At this point, one should take note that my own view is that Carson, myself, Schulman (to whatever extent he remains an anarchist) and Rothbard are all de facto libertarian socialists in the tradition of Hodgskin, Tucker and Lum — at least in terms of the implications of the body of theory advocated. If one has acquired reactionary biases at odds with that theory through a process of cultural osmosis due to long standing but wrong-headed reformist alliances with statist conservatives, that’s just one’s own individual mental problem as I see it.
Schulman proceeded to attack Carson for his labor theory of value advocacy as well as accusing him of advocating “mass murder” over Carson’s partial hyperbole about U.S. Navy carrier groups. Let’s look at the latter…
Schulman:
But the statement that Kevin Carson makes that he’d like to see every carrier group of the U.S. Navy on the bottom of the Indian Ocean shows what a vulgar radical Kevin Carson is.

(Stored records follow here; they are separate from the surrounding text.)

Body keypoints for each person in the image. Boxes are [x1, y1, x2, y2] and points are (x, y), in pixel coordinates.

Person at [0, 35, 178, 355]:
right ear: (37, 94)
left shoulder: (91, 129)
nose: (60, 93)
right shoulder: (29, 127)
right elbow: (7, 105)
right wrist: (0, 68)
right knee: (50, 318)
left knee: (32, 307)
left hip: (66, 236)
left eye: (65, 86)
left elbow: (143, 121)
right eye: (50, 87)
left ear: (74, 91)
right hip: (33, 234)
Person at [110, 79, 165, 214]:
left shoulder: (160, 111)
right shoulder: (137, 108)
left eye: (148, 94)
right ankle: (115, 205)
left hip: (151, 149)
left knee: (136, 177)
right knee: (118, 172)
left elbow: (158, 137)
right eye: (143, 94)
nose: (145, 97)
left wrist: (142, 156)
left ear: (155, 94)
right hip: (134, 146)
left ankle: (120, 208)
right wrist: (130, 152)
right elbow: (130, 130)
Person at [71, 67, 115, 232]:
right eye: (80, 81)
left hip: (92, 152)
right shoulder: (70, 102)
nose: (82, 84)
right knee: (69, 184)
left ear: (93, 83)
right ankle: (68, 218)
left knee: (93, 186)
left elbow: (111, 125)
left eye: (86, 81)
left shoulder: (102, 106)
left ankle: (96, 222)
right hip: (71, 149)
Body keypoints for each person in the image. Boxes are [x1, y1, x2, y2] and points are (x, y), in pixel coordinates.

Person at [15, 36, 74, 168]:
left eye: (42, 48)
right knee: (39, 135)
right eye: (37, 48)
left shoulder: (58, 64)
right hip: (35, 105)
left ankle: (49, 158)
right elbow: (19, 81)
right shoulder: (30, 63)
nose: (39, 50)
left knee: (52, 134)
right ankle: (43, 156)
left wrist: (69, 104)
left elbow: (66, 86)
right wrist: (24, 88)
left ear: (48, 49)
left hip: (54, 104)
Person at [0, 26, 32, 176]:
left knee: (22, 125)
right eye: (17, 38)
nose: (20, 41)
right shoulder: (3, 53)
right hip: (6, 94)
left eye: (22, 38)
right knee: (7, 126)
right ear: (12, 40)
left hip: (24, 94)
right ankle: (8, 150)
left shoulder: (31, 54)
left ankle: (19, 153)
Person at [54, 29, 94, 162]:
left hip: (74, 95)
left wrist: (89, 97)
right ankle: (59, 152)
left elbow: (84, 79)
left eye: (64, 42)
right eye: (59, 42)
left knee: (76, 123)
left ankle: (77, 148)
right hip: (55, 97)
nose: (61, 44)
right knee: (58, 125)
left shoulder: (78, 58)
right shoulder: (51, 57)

Kill thousands of men and women merely to satisfy his radical flash?
Carson:
My comment on the aircraft carriers was part hyperbole, as Andrew says, but if a literal version of the outcome described were the only alternative to a successful projection of power against Iran or Venezuela, I’d prefer it–no matter how many decent people died on those carriers. I’m sure there were some nice guys in the Wehrmacht, too.
Schulman:
I’ll let it rest here, now that Carson has proved himself willing to commit mass murder.
In a followup comment I received via email Schulman continued:
And since Kevin Carson is now on the record stating that it’s worth the life of xxxxxxx xxxxxxxx and thousands like him to save the command rule of Hugo Chavez and the command rule of Mahmoud Ahmadinejad, I call on all anarchists and libertarians to reject him as having any proper role in our movements. He’s a stealth statist invading our movements with bullshit economics and outright advocacy of murder.
Upon looking at the actual words of both Carson and Schulman, I can only conclude that Schulman hasn’t noticed that any standard by which Carson’s remarks can be construed as advocating mass murder of American troops ALSO points to Schulman advocating mass murder of Iranians and Venezuelans (by refusing to agree with Carson). I advocate neither, because it’s a bullshit standard.
Now, we come at last to the subjective value theory versus LTV dispute. As an advocate of subjective value theory, I consider Schulman’s remarks an embarassment. Carson and I came to an understanding several years ago that neither of us are wrong, much like a photon of light can be described as a particle or a wave. We both, as I understand it, believe that value is subjective and that the relative similarity of objective human needs (such as food) will tend to cause the subjective valuations of various goods to statistically gravitate toward certain relative norms absent market distortion from the state — because the relative valuations other people assign (including valuation of the disutility of labor) go into the costs that have to be considered when making ordinal choices.
In other words, Carson and I have approximately the same ideas in our economics cabinets. He likes to put everything in his cabinet on the particular shelf labeled “value theory” where I put some on the value theory shelf and some on the shelf labeled “generalized description of market behavior”. I mainly advocate subjective value theory because I see it as a more elegant way to make the emphases I choose to make. Carson has a different approach, but he’s not wrong — and any definition of libertarian, anarchist or free-marketeer that doesn’t include Carson simply fails in my book. Schulman would do well to adopt a similar outlook.